The other facet of believability is in the solving. Make sure your protagonist isn’t having suspicions or drawing conclusions out of thin air. Every time they get a step further in the mystery, there should be something tangible that they experienced, saw, or remember that led them there.

3) Don’t over explain, leave clues

Now, this may seem contradictory to what we just said, but hear us out. While the reader should always be able to see clearly where your protagonist’s head is, make sure you’re not over-explaining. For example, say there’s a vase in an apartment that is (eventually) going to be the place where the murder weapon was stashed. Don’t write a whole paragraph about the vase- write a sentence. You should be merely leaving clues for the reader throughout your novel. Some clues your protagonist may notice, but others your readers may notice first. Don’t make it too obvious where the reader should be looking. Otherwise, you’re taking the mystery out of mystery novel.


4) Use Red Herrings

This is possibly the best tool for the mystery novel writer. The toughest part of writing a mystery novel is trying to make the reader surprised and satisfied with your ending. It involves a very tricky juggling act between leaving clues while also not making the clues too obvious. That’s not an easy balancing act. Your best tool to achieve this is to use what are called red herrings.

A red herring is a clue or a piece of information which is intended to be misleading or distracting.

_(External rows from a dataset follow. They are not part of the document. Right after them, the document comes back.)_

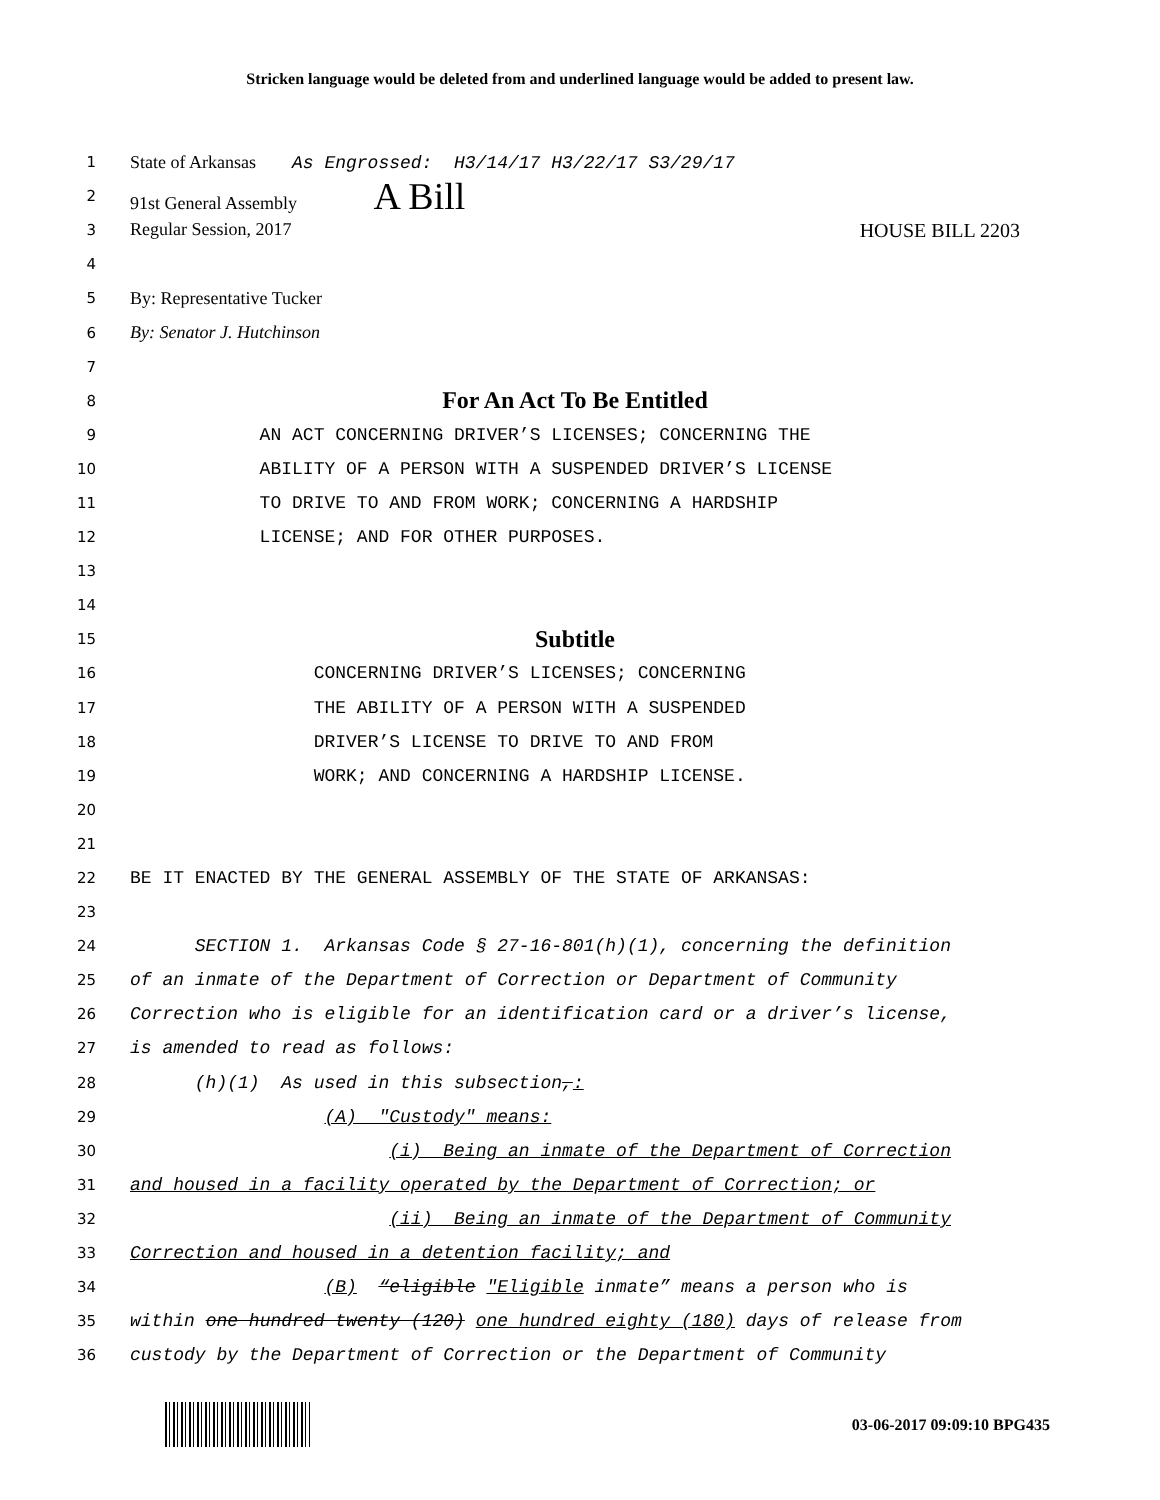Stricken language would be deleted from and underlined language would be added to present law.
1
State of Arkansas As Engrossed: H3/14/17 H3/22/17 S3/29/17
2
91st General Assembly A Bill
3
Regular Session, 2017 HOUSE BILL 2203
4
5
By: Representative Tucker
6
By: Senator J. Hutchinson
7
8
For An Act To Be Entitled
9
AN ACT CONCERNING DRIVER’S LICENSES; CONCERNING THE
10
ABILITY OF A PERSON WITH A SUSPENDED DRIVER’S LICENSE
11
TO DRIVE TO AND FROM WORK; CONCERNING A HARDSHIP
12
LICENSE; AND FOR OTHER PURPOSES.
13
14
15
Subtitle
16
CONCERNING DRIVER’S LICENSES; CONCERNING
17
THE ABILITY OF A PERSON WITH A SUSPENDED
18
DRIVER’S LICENSE TO DRIVE TO AND FROM
19
WORK; AND CONCERNING A HARDSHIP LICENSE.
20
21
22
BE IT ENACTED BY THE GENERAL ASSEMBLY OF THE STATE OF ARKANSAS:
23
24
SECTION 1. Arkansas Code § 27-16-801(h)(1), concerning the definition
25
of an inmate of the Department of Correction or Department of Community
26
Correction who is eligible for an identification card or a driver’s license,
27
is amended to read as follows:
28
(h)(1) As used in this subsection,:
29
(A) "Custody" means:
30
(i) Being an inmate of the Department of Correction
31
and housed in a facility operated by the Department of Correction; or
32
(ii) Being an inmate of the Department of Community
33
Correction and housed in a detention facility; and
34
(B) “eligible "Eligible inmate” means a person who is
35
within one hundred twenty (120) one hundred eighty (180) days of release from
36
custody by the Department of Correction or the Department of Community
03-06-2017 09:09:10 BPG435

In order to surprise your readers by the end, you have to lead them down some false trails, distract them, and make them miss some of your clues. You could include a character that is initially acting suspiciously. You could have your detective find a clue, only later to realize it was placed there by the villain to lead them the wrong way. You could even have an object that seems to have more significance than it really does. Whatever route you choose, distraction is the key.

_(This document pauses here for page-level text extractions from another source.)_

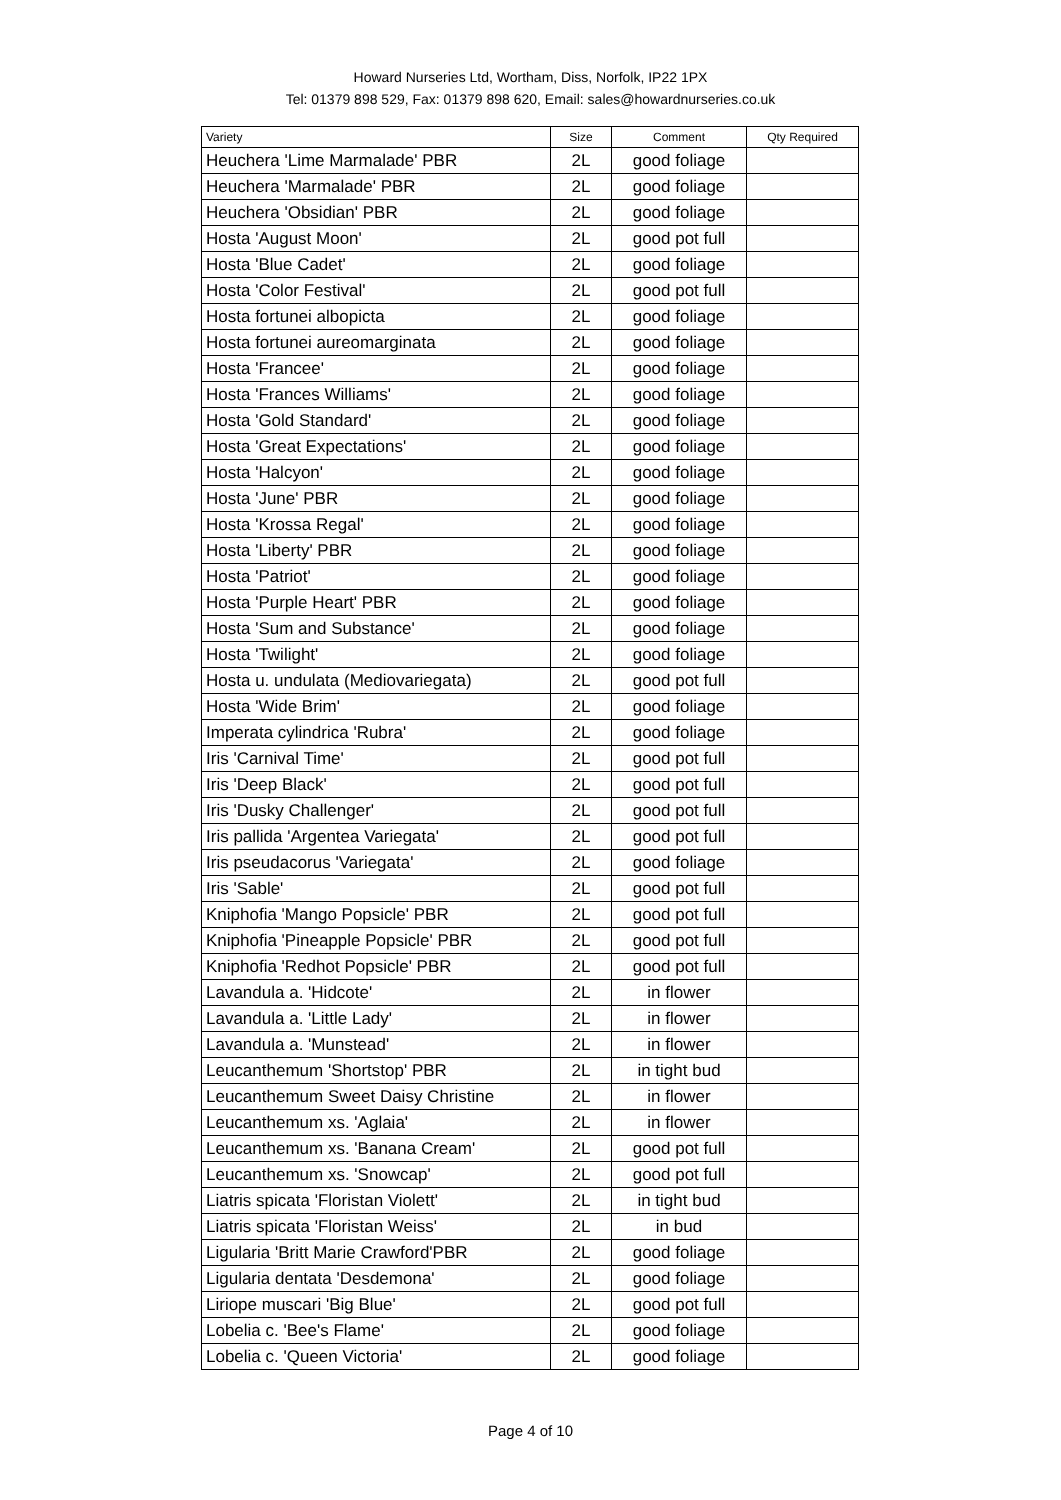Howard Nurseries Ltd, Wortham, Diss, Norfolk, IP22 1PX
Tel: 01379 898 529, Fax: 01379 898 620, Email: sales@howardnurseries.co.uk
| Variety | Size | Comment | Qty Required |
| --- | --- | --- | --- |
| Heuchera 'Lime Marmalade' PBR | 2L | good foliage | |
| Heuchera 'Marmalade' PBR | 2L | good foliage | |
| Heuchera 'Obsidian' PBR | 2L | good foliage | |
| Hosta 'August Moon' | 2L | good pot full | |
| Hosta 'Blue Cadet' | 2L | good foliage | |
| Hosta 'Color Festival' | 2L | good pot full | |
| Hosta fortunei albopicta | 2L | good foliage | |
| Hosta fortunei aureomarginata | 2L | good foliage | |
| Hosta 'Francee' | 2L | good foliage | |
| Hosta 'Frances Williams' | 2L | good foliage | |
| Hosta 'Gold Standard' | 2L | good foliage | |
| Hosta 'Great Expectations' | 2L | good foliage | |
| Hosta 'Halcyon' | 2L | good foliage | |
| Hosta 'June' PBR | 2L | good foliage | |
| Hosta 'Krossa Regal' | 2L | good foliage | |
| Hosta 'Liberty' PBR | 2L | good foliage | |
| Hosta 'Patriot' | 2L | good foliage | |
| Hosta 'Purple Heart' PBR | 2L | good foliage | |
| Hosta 'Sum and Substance' | 2L | good foliage | |
| Hosta 'Twilight' | 2L | good foliage | |
| Hosta u. undulata (Mediovariegata) | 2L | good pot full | |
| Hosta 'Wide Brim' | 2L | good foliage | |
| Imperata cylindrica 'Rubra' | 2L | good foliage | |
| Iris 'Carnival Time' | 2L | good pot full | |
| Iris 'Deep Black' | 2L | good pot full | |
| Iris 'Dusky Challenger' | 2L | good pot full | |
| Iris pallida 'Argentea Variegata' | 2L | good pot full | |
| Iris pseudacorus 'Variegata' | 2L | good foliage | |
| Iris 'Sable' | 2L | good pot full | |
| Kniphofia 'Mango Popsicle' PBR | 2L | good pot full | |
| Kniphofia 'Pineapple Popsicle' PBR | 2L | good pot full | |
| Kniphofia 'Redhot Popsicle' PBR | 2L | good pot full | |
| Lavandula a. 'Hidcote' | 2L | in flower | |
| Lavandula a. 'Little Lady' | 2L | in flower | |
| Lavandula a. 'Munstead' | 2L | in flower | |
| Leucanthemum 'Shortstop' PBR | 2L | in tight bud | |
| Leucanthemum Sweet Daisy Christine | 2L | in flower | |
| Leucanthemum xs. 'Aglaia' | 2L | in flower | |
| Leucanthemum xs. 'Banana Cream' | 2L | good pot full | |
| Leucanthemum xs. 'Snowcap' | 2L | good pot full | |
| Liatris spicata 'Floristan Violett' | 2L | in tight bud | |
| Liatris spicata 'Floristan Weiss' | 2L | in bud | |
| Ligularia 'Britt Marie Crawford'PBR | 2L | good foliage | |
| Ligularia dentata 'Desdemona' | 2L | good foliage | |
| Liriope muscari 'Big Blue' | 2L | good pot full | |
| Lobelia c. 'Bee's Flame' | 2L | good foliage | |
| Lobelia c. 'Queen Victoria' | 2L | good foliage | |
Page 4 of 10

5) Create Suspense through Dialogue and Character

The other tricky part of crafting a mystery novel is creating suspense. Creating a good crime is part of that, but there are a few other facets to keeping suspense consistently high throughout the novel. The first is character and character development. While the plot of a mystery novel is crucial, in order for readers to care about the journey, they have to care about the character. You want your reader to love your protagonist- to care about their safety, desires, and overall success on their journey. This will only happen if your character is well-written, so spend time really fleshing out who your detective is (as well as other important characters in the story).

The other facet of this is dialogue. Every second of your story must keep the reader on edge, so use dialogue to further engage your audience. Have a character lie, while your protagonist knows they’re lying. Have another say or do something unexpected or out-of-character. Your detective should be pulled in a lot of different directions and, once the mystery starts, virtually every conversation they have should make them feel uneasy in one way or another.

Though the prospect of tackling a mystery novel may seem monstrous, if you work hard at mapping out your plot and characters it becomes a lot less terrifying. Much like a Scooby Doo episode, the monster isn’t ever as scary as it first appears.